Empathy and morality have a fundamental yet complex link. The complication stems from a lack of awareness of what morality implies, or from the numerous meanings and nature of empathy. By caring about the well-being of others, compassion makes us better people, but putting empathy at the center of morality may be a bad idea. This is not to say that morality should prohibit empathy from involving emotion. Emotions are fundamental and necessary components of moral judgment and behavior. Empathetic feelings, on the other hand, are not optimal for promoting morality. Taking into considerations, the moral judgment, moral conduct and moral development principles, and applying empathy in each scenario, a conclusion is derived that empathy is not necessary for any of the principles of morality. People can have a moral system without empathy (Prinz, 2). Moral norms regulate how human beings should relate to each other and nature. For example, agreeing that it is not right to litter the environment or prescribing that people should not evade taxes. It is very hard to relate empathy with morality in these contexts. Certain types of moral judgment do not involve emotions. For example taking cases where ethics overrules rational principles in a situation whereby “one might judge that it is bad to kill an innocent person even if his vital organs could be used to save five others who desperately need transplants.” Empathy is felt for the five people who need the organs to survive, but again it is immoral and unethical to kill an innocent person. In this case, empathy is not necessary.

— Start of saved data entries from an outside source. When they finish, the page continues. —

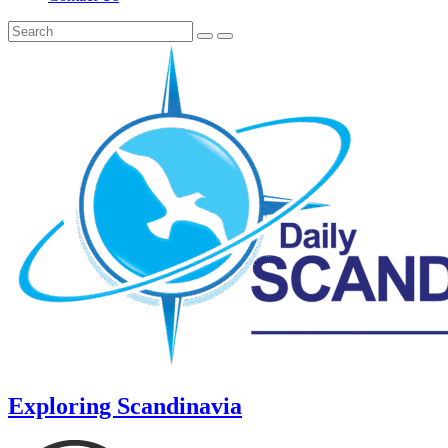
Exploring Scandinavia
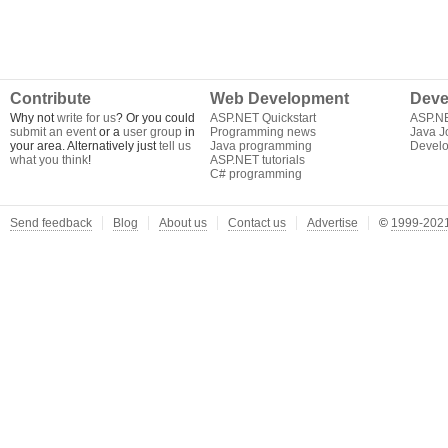
Contribute
Web Development
Deve
Why not
write for us
? Or you could
ASP.NET Quickstart
ASP.N
submit an event
or a
user group
in
Programming news
Java J
your area. Alternatively just
tell us
Java programming
Develo
what you think
!
ASP.NET tutorials
C# programming
Send feedback
Blog
About us
Contact us
Advertise
©
1999-2021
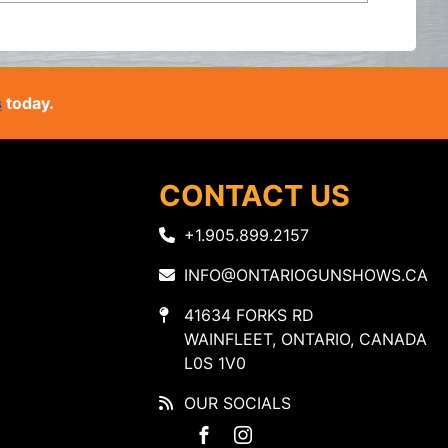
s
today.
CONTACT US
+1.905.899.2157
INFO@ONTARIOGUNSHOWS.CA
41634 FORKS RD
WAINFLEET, ONTARIO, CANADA
L0S 1V0
OUR SOCIALS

There is no direct link between moral behavior and empathy. Empathy can interfere with the moral decision making of a person by introducing biasedness, for example, favoring akin in a group of individuals. It prevents rationalization of moral behavior violations, in a situation where morality and empathy conflicts, empathy can become a source of immoral conduct. Prinz argues that people suffering from psychopathologies have limited emotions and empathy capacity. Disregard characterizes psychopath individuals for the well-being of others; they have little appreciation of the moral doings. However, research using healthy people and patients who have neurological damage shows that utilitarian judgments are controlled and facilitated by lack of emphatical concerns.

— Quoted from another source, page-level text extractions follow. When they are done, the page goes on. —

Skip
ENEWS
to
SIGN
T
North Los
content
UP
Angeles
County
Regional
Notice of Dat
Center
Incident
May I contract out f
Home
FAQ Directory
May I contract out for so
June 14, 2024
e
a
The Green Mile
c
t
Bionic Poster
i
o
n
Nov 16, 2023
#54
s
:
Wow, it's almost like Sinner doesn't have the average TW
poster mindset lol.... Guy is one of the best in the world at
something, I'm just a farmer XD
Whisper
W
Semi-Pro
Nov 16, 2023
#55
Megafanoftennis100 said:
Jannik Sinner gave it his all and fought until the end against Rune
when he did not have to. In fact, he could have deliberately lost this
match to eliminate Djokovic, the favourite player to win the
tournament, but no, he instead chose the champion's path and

Empathy is not necessary for moral conduct and moral motivation. Emotions involved in approval and disapproval of some facts may have greater force than those that require empathy. Emotions that show support are positive, and that explains why a person may do a good thing. Taking an instance of disapproval emotion of anger, when a person does a wrong thing, punishment will be imposed on him or her, and this is the contrast to empathy which does not entail any punishment for moral motivation. Both emotions are directed towards other people. Anger is a response to perceiving unfairness, cruelty and other immoral acts. On the other hand, empathy only addresses charitable acts.

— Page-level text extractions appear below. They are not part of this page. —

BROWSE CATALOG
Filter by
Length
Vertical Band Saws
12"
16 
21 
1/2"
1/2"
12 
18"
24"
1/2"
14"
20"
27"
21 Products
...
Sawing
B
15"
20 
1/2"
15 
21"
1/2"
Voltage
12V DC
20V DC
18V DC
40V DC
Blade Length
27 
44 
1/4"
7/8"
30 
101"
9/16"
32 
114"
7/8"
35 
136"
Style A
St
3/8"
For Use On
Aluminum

Empathy evidently has many shortcomings in relationship to morality. It is not motivating and is occasioned by much biasness towards some people of little interests. Although it has some kind gestures, it should not be used as a core for the development of moral system.


Work cited


Prinz, Jesse. J. Is Empathy Necessary for Morality (2012), in: Coplan, A. and P. Goldie (eds.), Empathy: Philosophical and Psychological Perspectives, Oxford: Oxford University Press.